Like all anti-HIV drugs, tipranavir may cause some unwanted side effects. The most common side effects are diarrhea, nausea, fatigue, headache, and vomiting.

Adverse effects leading to discontinuation of treatment were reported in 7.8 percent of individuals receiving tipranavir. Other adverse effects include rash, elevated lipid levels, fat redistribution, and immune reconstitution syndrome.  Women using estrogens may have an increased risk of non serious rash. Individuals with hemophilia may have increased risk of bleeding.
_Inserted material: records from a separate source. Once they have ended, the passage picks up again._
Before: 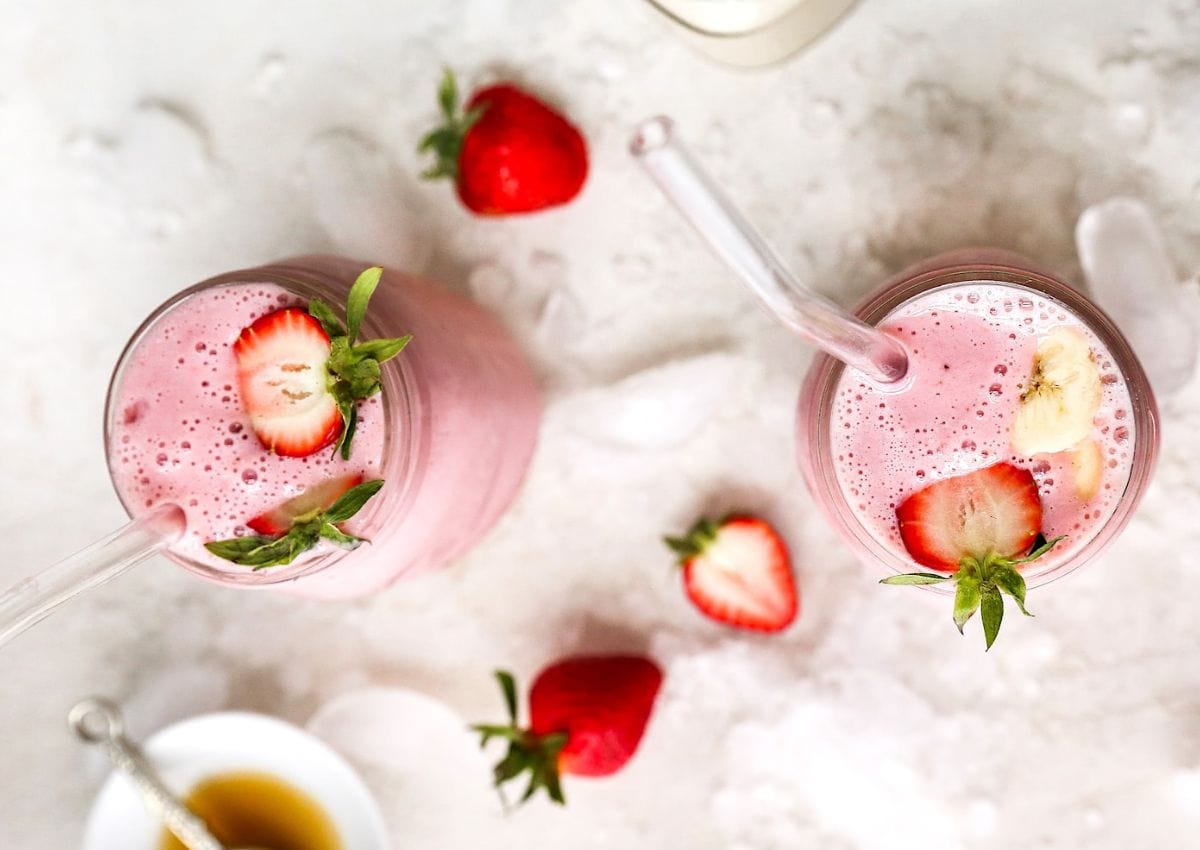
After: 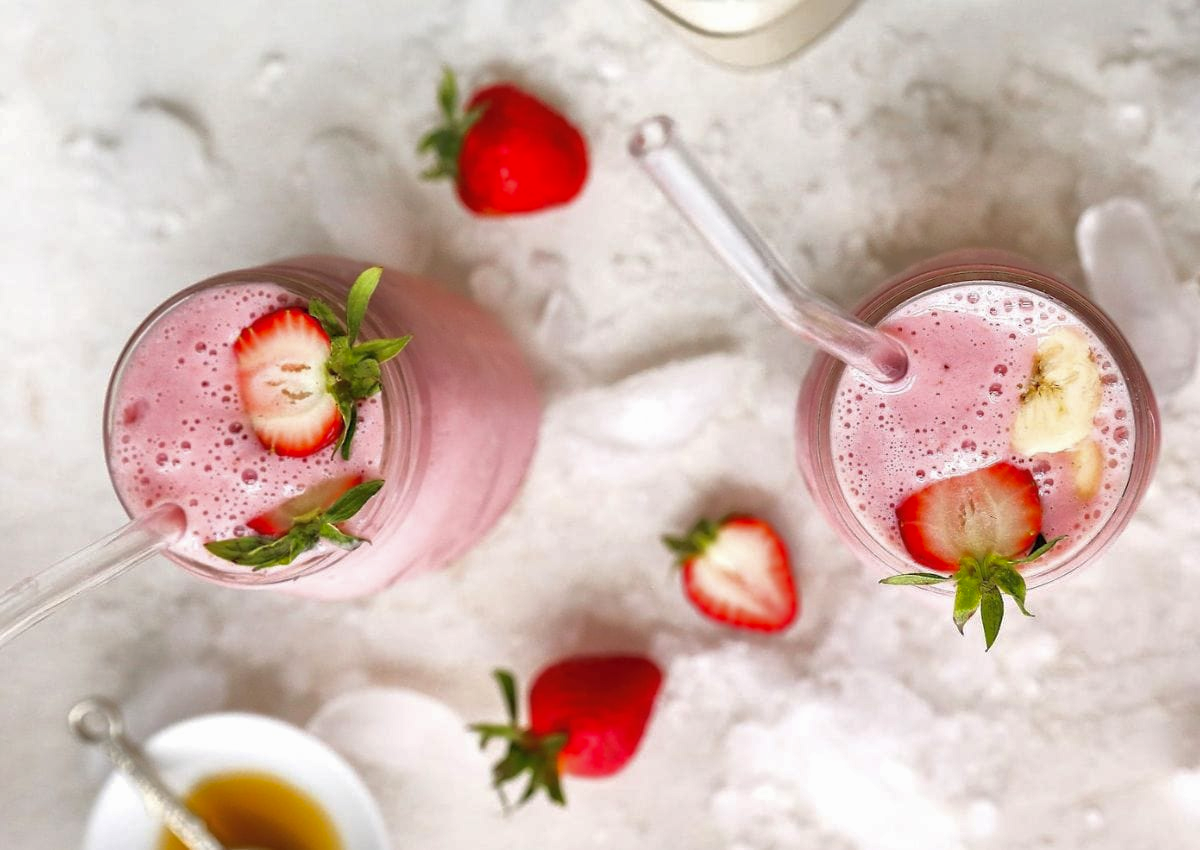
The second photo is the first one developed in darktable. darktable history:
color balance: contrast -0.5%
shadows and highlights: on, module defaults
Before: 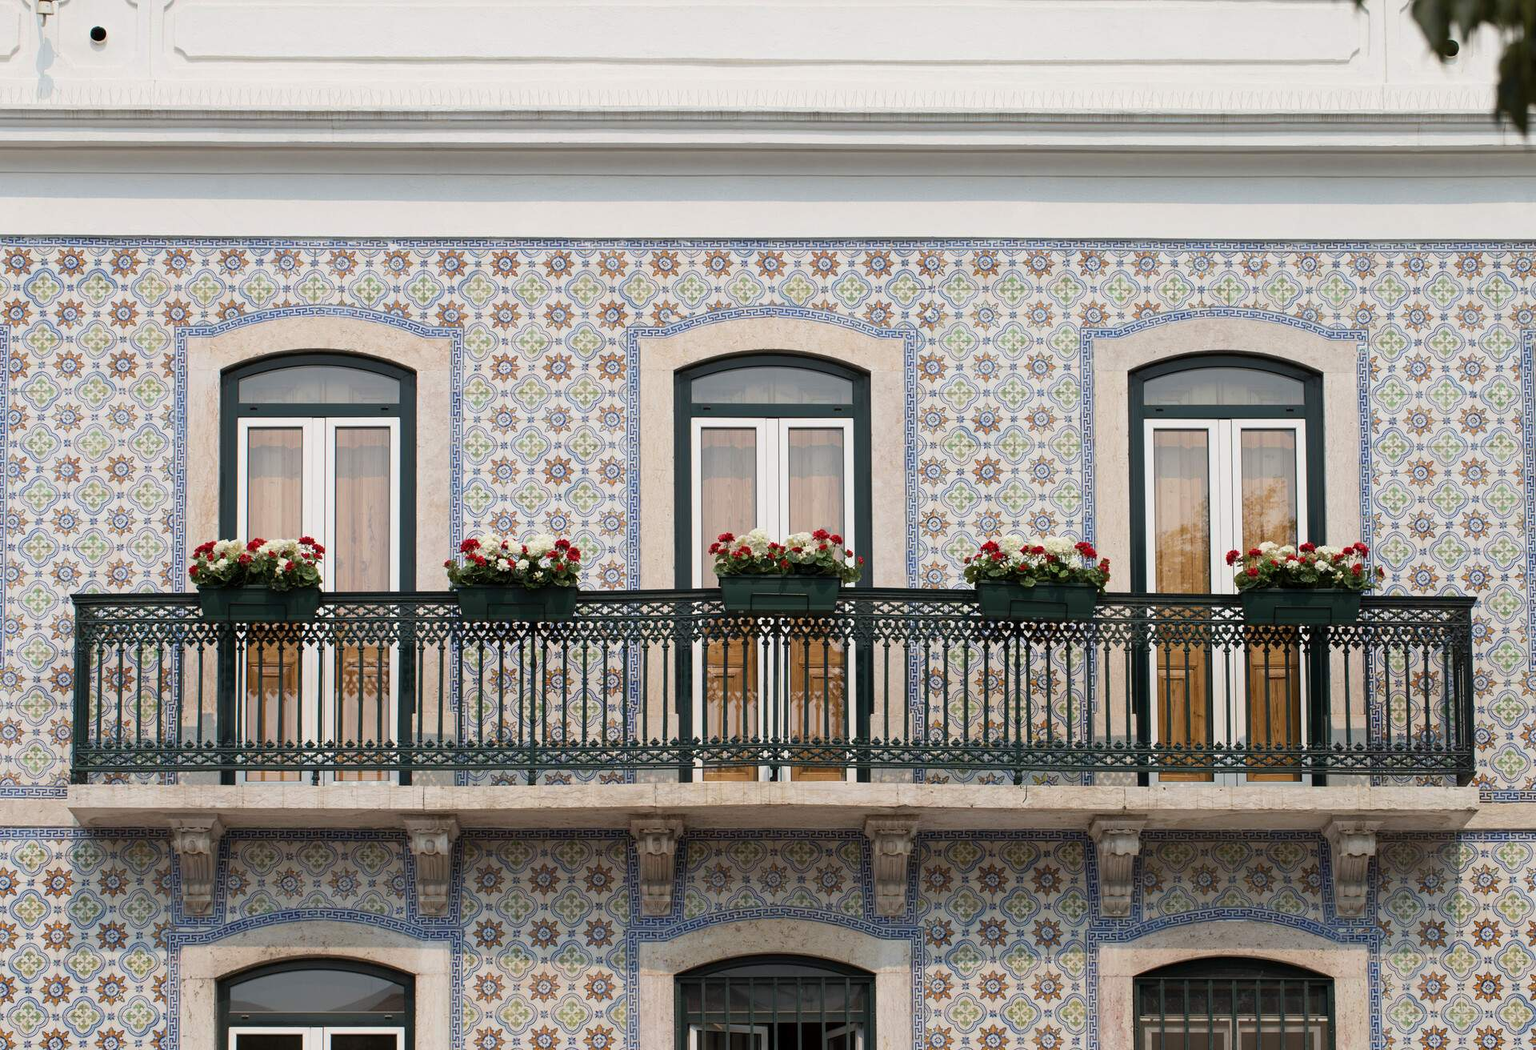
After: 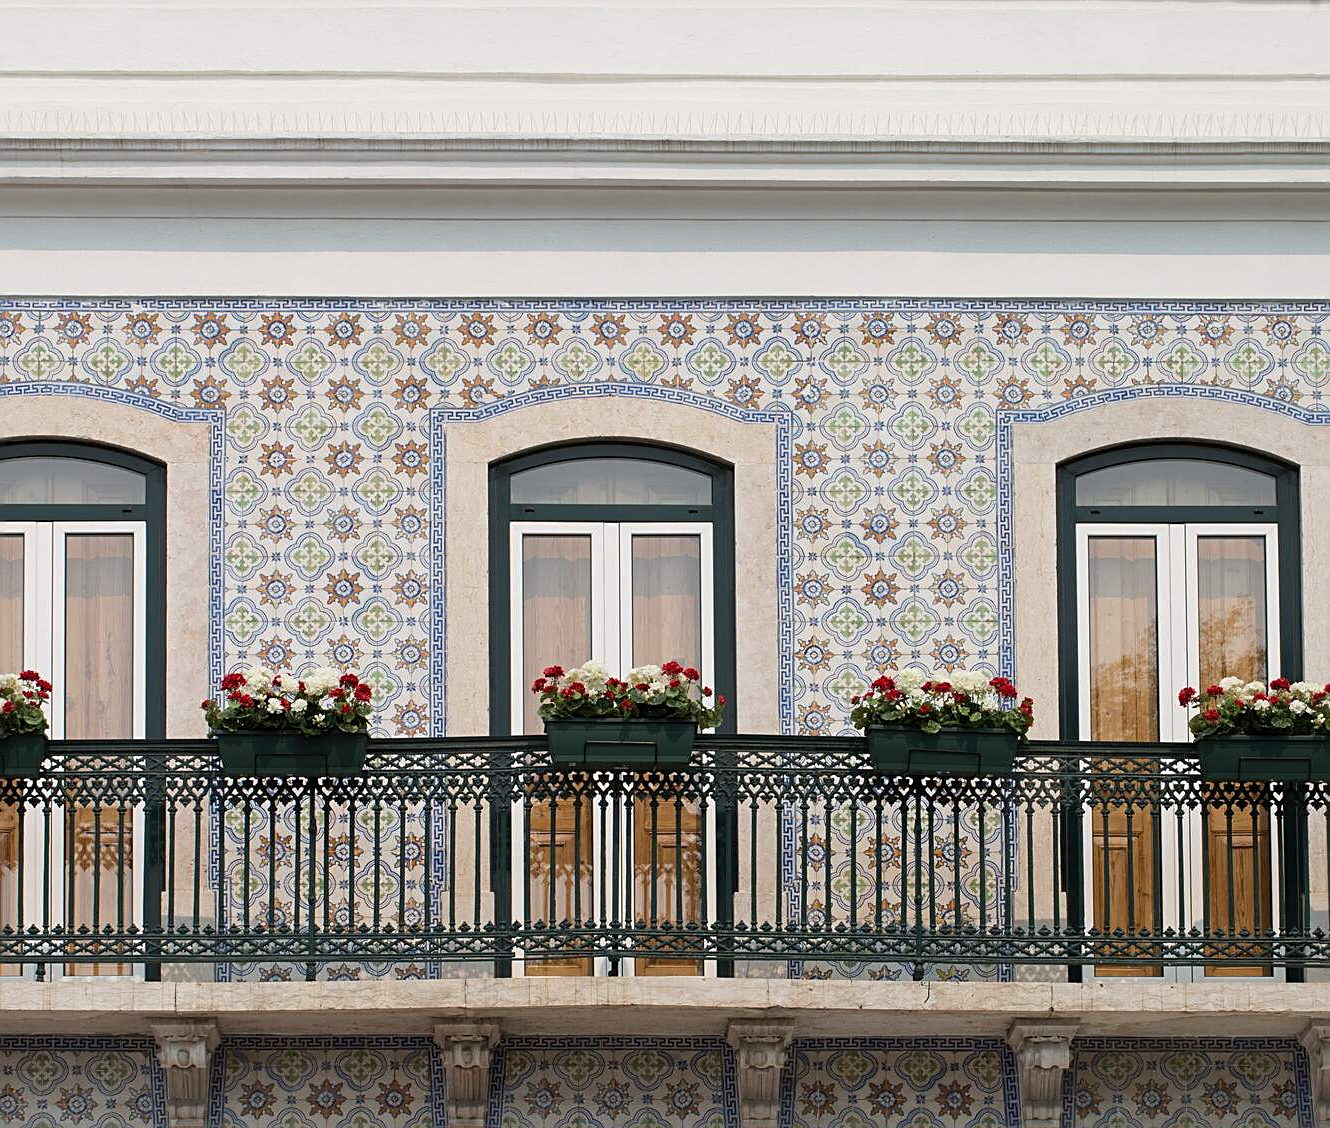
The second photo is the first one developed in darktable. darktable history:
crop: left 18.479%, right 12.2%, bottom 13.971%
sharpen: on, module defaults
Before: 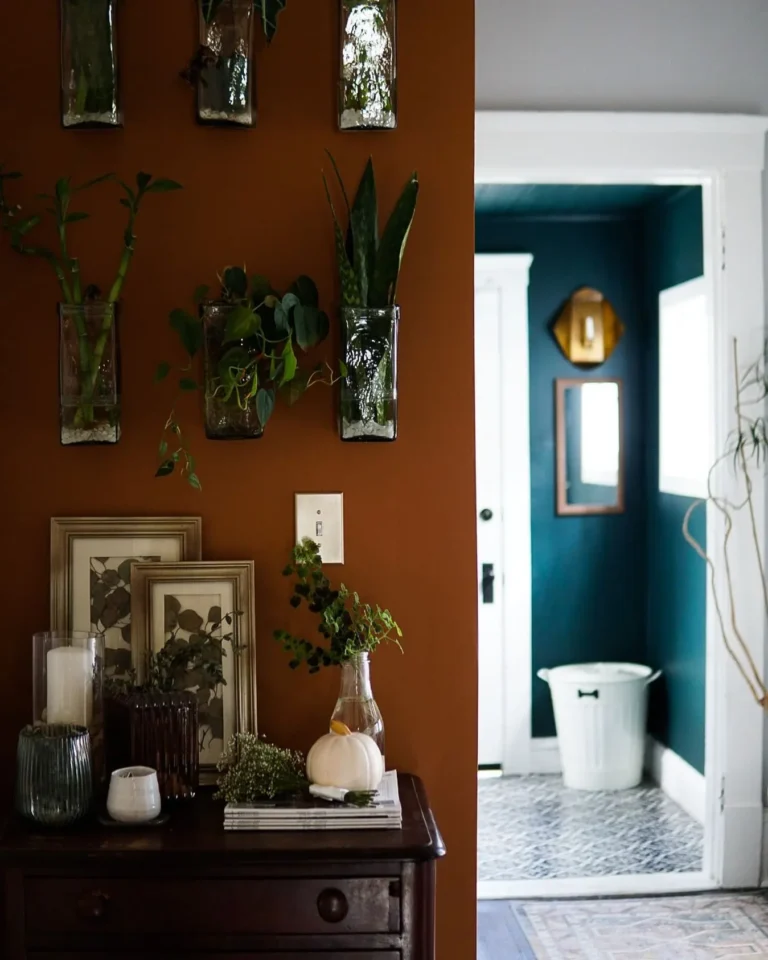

Tipranavir in combination with ritonavir has been associated clinical hepatitis (liver inflammation) and hepatic decompensation, including some fatalities. Extra vigilance is warranted in individuals with advanced HIV disease or those with chronic hepatitis B or hepatitis C co-infection [with HIV] as these individuals have an increased risk of hepatotoxicity. Symptoms of hepatitis include fatigue, malaise, anorexia, nausea, jaundice, bilirubinemia, acholic stools, liver tenderness, or hepatomegaly.


Dosing Information

Tipranavir is available in 250 mg soft gel capsules and is taken with ritonavir. The recommended dosing regimen is 500 mg tipranavir taken with 200 mg ritonavir twice daily.